EDIT: I went back to SV's site and noticed they have insulated frogs, so you are good to go. I just never paid any attention to the frogs because I use battery. Just forget any comment I made before. I haven't had my coffee this morning!!


----------



## iowafarmboy1960 (Jan 6, 2008)

My layout is in the planning stages and I haven't run any of my locos for a few years. Battery power is something I want to explore, but for right now I'm going to use track power. I'll give Pete a call before I order any switches. Thanks.


----------



## Paul Burch (Jan 2, 2008)

I'll toss in a couple photos of a crossover done with SVRR #8 turnouts. I used what I had available so some brass,some nickel silver and some aluminum track. They are air powered. I realize this isn't quite what you are after but photos do help in planning.


----------



## Greg Elmassian (Jan 3, 2008)

Gotta love how that looks! 

Gary, your point about "toy" turnouts is an important one, my experience is better operation with "prototype" style turnouts. 

Greg


----------



## Totalwrecker (Feb 26, 2009)

Rather than toy, try Sectional Track type switch, they are just part of that catalog. 

John


----------



## Gary Armitstead (Jan 2, 2008)

Posted By Totalwrecker on 18 May 2013 01:32 PM 
Rather than toy, try Sectional Track type switch, they are just part of that catalog. 

John John,

I prefer your term.







I could not think of another "word" for them this morning. My bad.


----------



## iowafarmboy1960 (Jan 6, 2008)

Thanks for the photos Gary. I was thinking about using the #6's. My space is kind of limited.


----------



## Gary Armitstead (Jan 2, 2008)

The photos were from Paul Burch.


----------



## Greg Elmassian (Jan 3, 2008)

My first (single) crossover was with Aristo 10' diameter (Wide Radius) switches...

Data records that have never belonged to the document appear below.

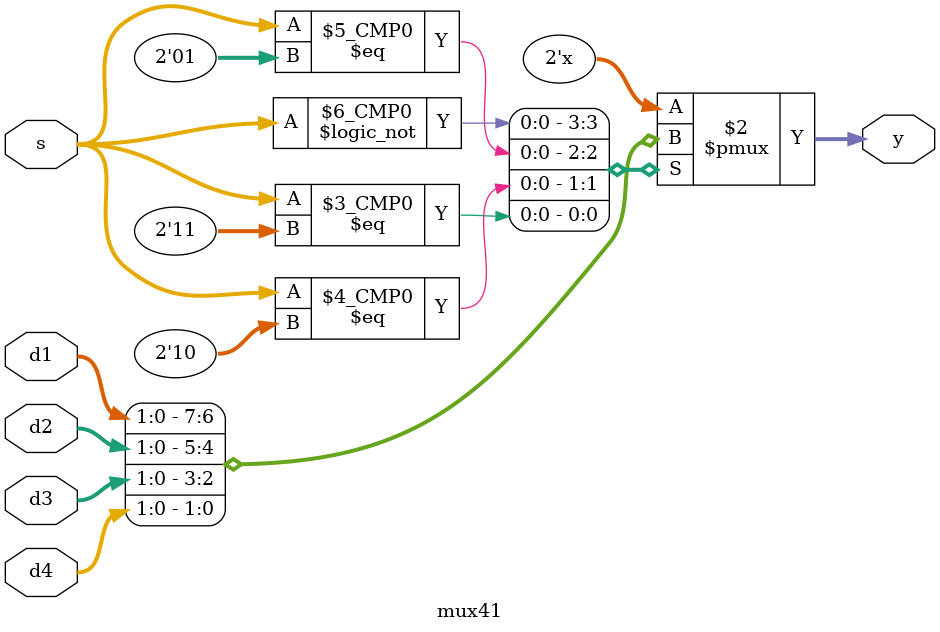
<source format=v>
`timescale 1ns / 1ps
module mux41(
    output reg [1:0] y,
    input [1:0] s, d1, d2, d3, d4);
    always@(s)
    begin
        case(s)
            2'd0: y = d1;
            2'd1: y = d2;
            2'd2: y = d3;
            2'd3: y = d4;
        default: y = 2'd0;
        endcase
    end
endmodule
</source>
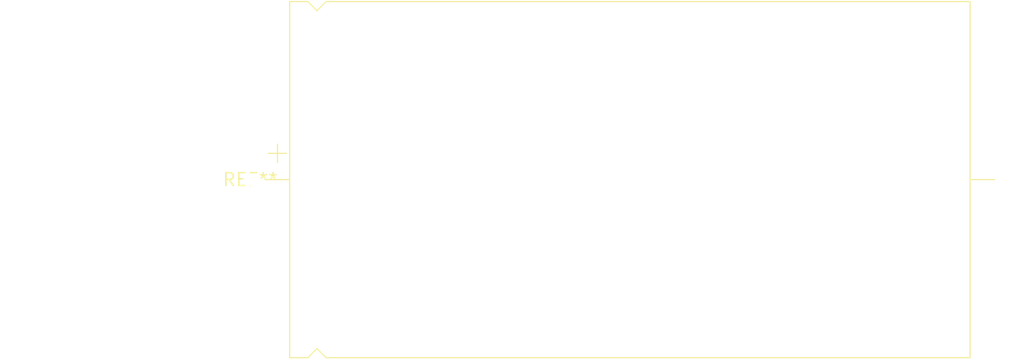
<source format=kicad_pcb>
(kicad_pcb (version 20240108) (generator pcbnew)

  (general
    (thickness 1.6)
  )

  (paper "A4")
  (layers
    (0 "F.Cu" signal)
    (31 "B.Cu" signal)
    (32 "B.Adhes" user "B.Adhesive")
    (33 "F.Adhes" user "F.Adhesive")
    (34 "B.Paste" user)
    (35 "F.Paste" user)
    (36 "B.SilkS" user "B.Silkscreen")
    (37 "F.SilkS" user "F.Silkscreen")
    (38 "B.Mask" user)
    (39 "F.Mask" user)
    (40 "Dwgs.User" user "User.Drawings")
    (41 "Cmts.User" user "User.Comments")
    (42 "Eco1.User" user "User.Eco1")
    (43 "Eco2.User" user "User.Eco2")
    (44 "Edge.Cuts" user)
    (45 "Margin" user)
    (46 "B.CrtYd" user "B.Courtyard")
    (47 "F.CrtYd" user "F.Courtyard")
    (48 "B.Fab" user)
    (49 "F.Fab" user)
    (50 "User.1" user)
    (51 "User.2" user)
    (52 "User.3" user)
    (53 "User.4" user)
    (54 "User.5" user)
    (55 "User.6" user)
    (56 "User.7" user)
    (57 "User.8" user)
    (58 "User.9" user)
  )

  (setup
    (pad_to_mask_clearance 0)
    (pcbplotparams
      (layerselection 0x00010fc_ffffffff)
      (plot_on_all_layers_selection 0x0000000_00000000)
      (disableapertmacros false)
      (usegerberextensions false)
      (usegerberattributes false)
      (usegerberadvancedattributes false)
      (creategerberjobfile false)
      (dashed_line_dash_ratio 12.000000)
      (dashed_line_gap_ratio 3.000000)
      (svgprecision 4)
      (plotframeref false)
      (viasonmask false)
      (mode 1)
      (useauxorigin false)
      (hpglpennumber 1)
      (hpglpenspeed 20)
      (hpglpendiameter 15.000000)
      (dxfpolygonmode false)
      (dxfimperialunits false)
      (dxfusepcbnewfont false)
      (psnegative false)
      (psa4output false)
      (plotreference false)
      (plotvalue false)
      (plotinvisibletext false)
      (sketchpadsonfab false)
      (subtractmaskfromsilk false)
      (outputformat 1)
      (mirror false)
      (drillshape 1)
      (scaleselection 1)
      (outputdirectory "")
    )
  )

  (net 0 "")

  (footprint "CP_Axial_L67.0mm_D35.0mm_P75.00mm_Horizontal" (layer "F.Cu") (at 0 0))

)

</source>
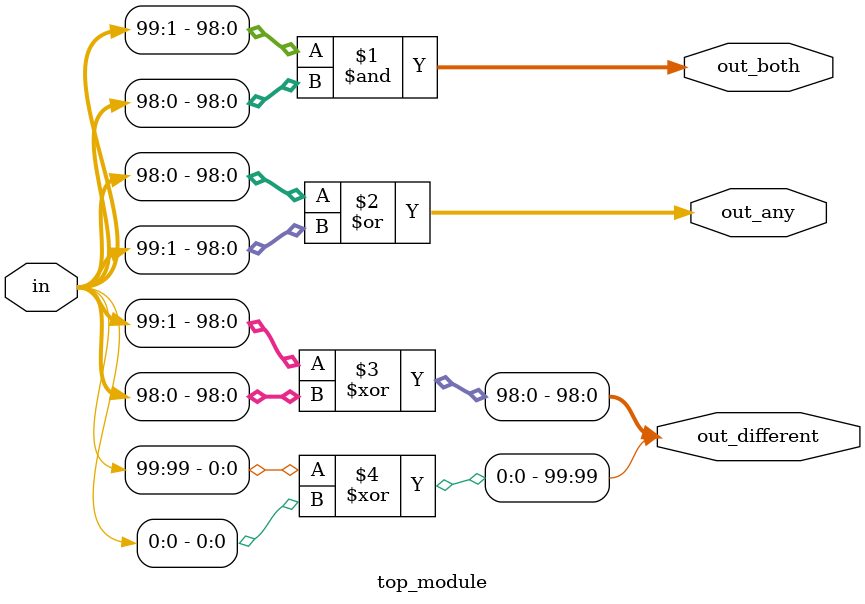
<source format=v>
module top_module( 
    input [99:0] in,
    output [98:0] out_both,
    output [99:1] out_any,
    output [99:0] out_different );

    assign out_both = in[99:1] & in[98:0];
    assign out_any = in[98:0] | in[99:1];
    assign out_different = {in[99] ^ in[0], in[99:1] ^ in[98:0]};

endmodule

</source>
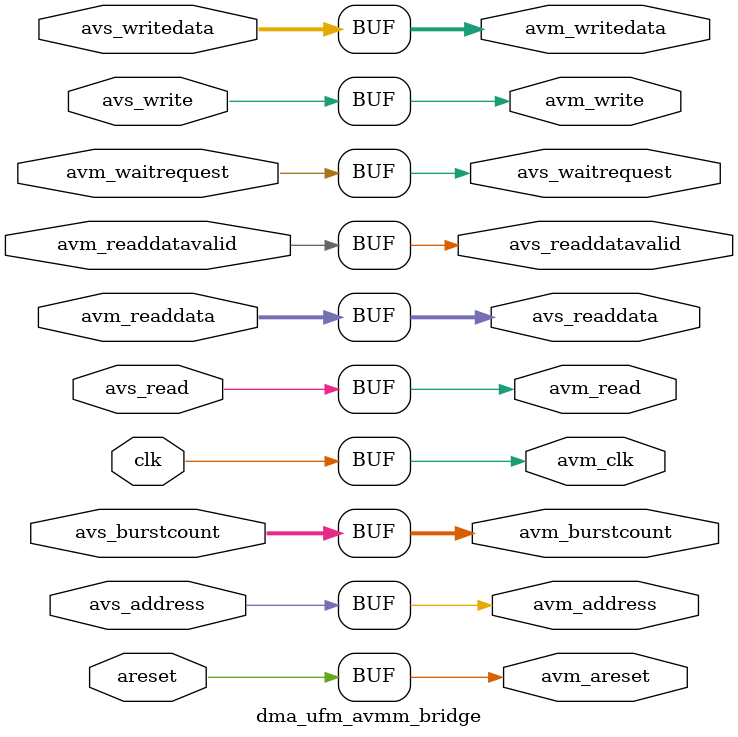
<source format=sv>

`timescale 1 ps / 1 ps
`default_nettype none


module dma_ufm_avmm_bridge #(
    ADDRESS_WIDTH = 1,
    BURST_COUNT_WIDTH = 2
) (
    input wire clk,
    input wire areset,
    
    input wire [ADDRESS_WIDTH-1:0] avs_address,
    output wire avs_waitrequest,
    input wire avs_read,
    input wire avs_write,
    output wire [31:0] avs_readdata,
    input wire [31:0] avs_writedata,
    output wire avs_readdatavalid,
    input wire [BURST_COUNT_WIDTH-1:0] avs_burstcount,
    
    output wire avm_clk,
    output wire avm_areset,
    output wire [ADDRESS_WIDTH-1:0] avm_address,
    input wire avm_waitrequest,
    output wire avm_read,
    output wire avm_write,
    input wire [31:0] avm_readdata,
    output wire [31:0] avm_writedata,
    input wire avm_readdatavalid,
    output wire [BURST_COUNT_WIDTH-1:0] avm_burstcount

);


    assign avm_clk = clk;
    assign avm_areset = areset;
    assign avm_address = avs_address;
    assign avs_waitrequest = avm_waitrequest;
    assign avm_read = avs_read;
    assign avm_write = avs_write;
    assign avs_readdata = avm_readdata;
    assign avm_writedata = avs_writedata;
    assign avs_readdatavalid = avm_readdatavalid;
    assign avm_burstcount = avs_burstcount;


endmodule

</source>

Needless to say, they were replaced with a crossover using #6 switches. (the crossover is just out of sight to the right, train moving to left)

'nuff said?


----------



## iowafarmboy1960 (Jan 6, 2008)

Sorry for the mistake. Thanks for the photos Paul.


----------



## iowafarmboy1960 (Jan 6, 2008)

I ended up buying 4 #6 switches and a #3 crossover from sunset valley RR for my crossover. They also sold me some of their flex track to use on the straights between switches. so I can keep all the track for the crossover the same.


----------